The move from data encryption to data residency has also been made by PerspecSys, a cloud platform provider for data privacy, residency, and security. As stated in its blog, encryption of the data is not a viable option. Their two main reasons for keeping sensitive data on-premises instead of encrypting data in the cloud are:
- Regulatory requirements: Depending on the home country of a customer, legal regulations might apply. Several countries are not allowed to transfer data to foreign sites, where their law does not apply, independent of whether the data is encrypted or not.
- Moore’s law: With the growth of transistors placed on an integrated circuit, the performance of devices constantly increases. Encryption algorithms that are considered safe today, will likely easily be decrypted by tomorrow’s home devices.
At this point, I wondered, is the answer to the question in the title really just: Yes, encryption can be done by using an encryption service, which keeps the encryption keys on-premises. This way minimizes the value of your cloud solution, because encrypted data cannot be used in search or analytics functions. The other possibility is to store sensitive data on-premises, with a similar impact on search and analytics.

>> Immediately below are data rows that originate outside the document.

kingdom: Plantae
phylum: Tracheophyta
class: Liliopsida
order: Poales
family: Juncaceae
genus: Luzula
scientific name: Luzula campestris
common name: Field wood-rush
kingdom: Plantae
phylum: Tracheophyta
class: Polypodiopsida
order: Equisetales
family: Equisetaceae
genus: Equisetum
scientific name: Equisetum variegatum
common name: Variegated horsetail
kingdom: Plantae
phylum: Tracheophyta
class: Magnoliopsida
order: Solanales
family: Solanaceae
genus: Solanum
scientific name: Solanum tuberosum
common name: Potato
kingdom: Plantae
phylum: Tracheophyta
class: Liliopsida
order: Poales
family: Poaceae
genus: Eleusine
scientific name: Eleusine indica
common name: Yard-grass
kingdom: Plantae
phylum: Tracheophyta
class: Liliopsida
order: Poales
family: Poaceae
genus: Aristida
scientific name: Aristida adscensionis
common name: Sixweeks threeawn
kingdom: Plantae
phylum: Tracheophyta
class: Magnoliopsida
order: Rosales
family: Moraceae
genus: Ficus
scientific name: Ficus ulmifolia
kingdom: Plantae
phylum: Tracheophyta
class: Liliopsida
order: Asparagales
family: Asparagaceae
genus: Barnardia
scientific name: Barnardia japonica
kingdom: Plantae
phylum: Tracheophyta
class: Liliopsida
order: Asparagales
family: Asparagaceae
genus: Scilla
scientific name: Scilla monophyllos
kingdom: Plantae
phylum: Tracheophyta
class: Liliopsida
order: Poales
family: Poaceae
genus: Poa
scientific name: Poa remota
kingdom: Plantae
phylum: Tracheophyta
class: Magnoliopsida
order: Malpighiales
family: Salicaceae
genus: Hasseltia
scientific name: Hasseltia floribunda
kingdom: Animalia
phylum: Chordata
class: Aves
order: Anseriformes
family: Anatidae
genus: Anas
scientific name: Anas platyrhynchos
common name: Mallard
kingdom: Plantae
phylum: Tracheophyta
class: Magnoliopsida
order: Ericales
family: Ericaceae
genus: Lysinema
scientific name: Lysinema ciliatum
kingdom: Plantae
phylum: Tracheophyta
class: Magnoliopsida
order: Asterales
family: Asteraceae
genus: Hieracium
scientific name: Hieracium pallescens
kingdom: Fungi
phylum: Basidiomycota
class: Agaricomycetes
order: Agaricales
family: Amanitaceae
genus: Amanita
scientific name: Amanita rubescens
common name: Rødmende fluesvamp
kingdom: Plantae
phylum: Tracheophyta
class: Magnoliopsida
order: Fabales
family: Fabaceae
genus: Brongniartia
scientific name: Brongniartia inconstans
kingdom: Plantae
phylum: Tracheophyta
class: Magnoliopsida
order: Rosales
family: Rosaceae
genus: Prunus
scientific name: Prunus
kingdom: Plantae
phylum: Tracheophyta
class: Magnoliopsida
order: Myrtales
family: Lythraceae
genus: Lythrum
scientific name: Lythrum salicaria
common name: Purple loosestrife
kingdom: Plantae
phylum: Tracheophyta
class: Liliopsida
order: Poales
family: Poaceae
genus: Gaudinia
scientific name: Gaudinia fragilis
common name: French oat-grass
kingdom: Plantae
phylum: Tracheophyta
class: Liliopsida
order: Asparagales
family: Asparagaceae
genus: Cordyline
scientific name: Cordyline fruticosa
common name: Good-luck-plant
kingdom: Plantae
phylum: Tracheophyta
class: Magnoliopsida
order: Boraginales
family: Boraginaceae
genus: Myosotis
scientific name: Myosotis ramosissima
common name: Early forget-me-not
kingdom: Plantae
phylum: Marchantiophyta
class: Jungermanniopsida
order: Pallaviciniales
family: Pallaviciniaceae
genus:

Then, I discovered a technology called homomorphic encryption that is appearing on the horizon: The idea is quite simple: An homomorphic cryptosystem can perform a mathematical operation on the ciphertext (encrypted information), and then decrypting the result produces the same answer as performing the same operation on the plaintext (unencrypted data). Mathematicians have debated on this topic for more than 30 years. Craig Gentry, an IBM researcher, was the first to invent a scheme that provides full homomorphic encryption. The bad news is that the time needed to compute results is not practical at the moment, although the function grows linear and runs in polynomial time. It will take approximately five to ten years to make it widely useable.
Until then, customers rely on their cloud service provider and third-party services.
Fortunately these providers and services do a very good job, because there has been no big data theft from a public SaaS provider so far.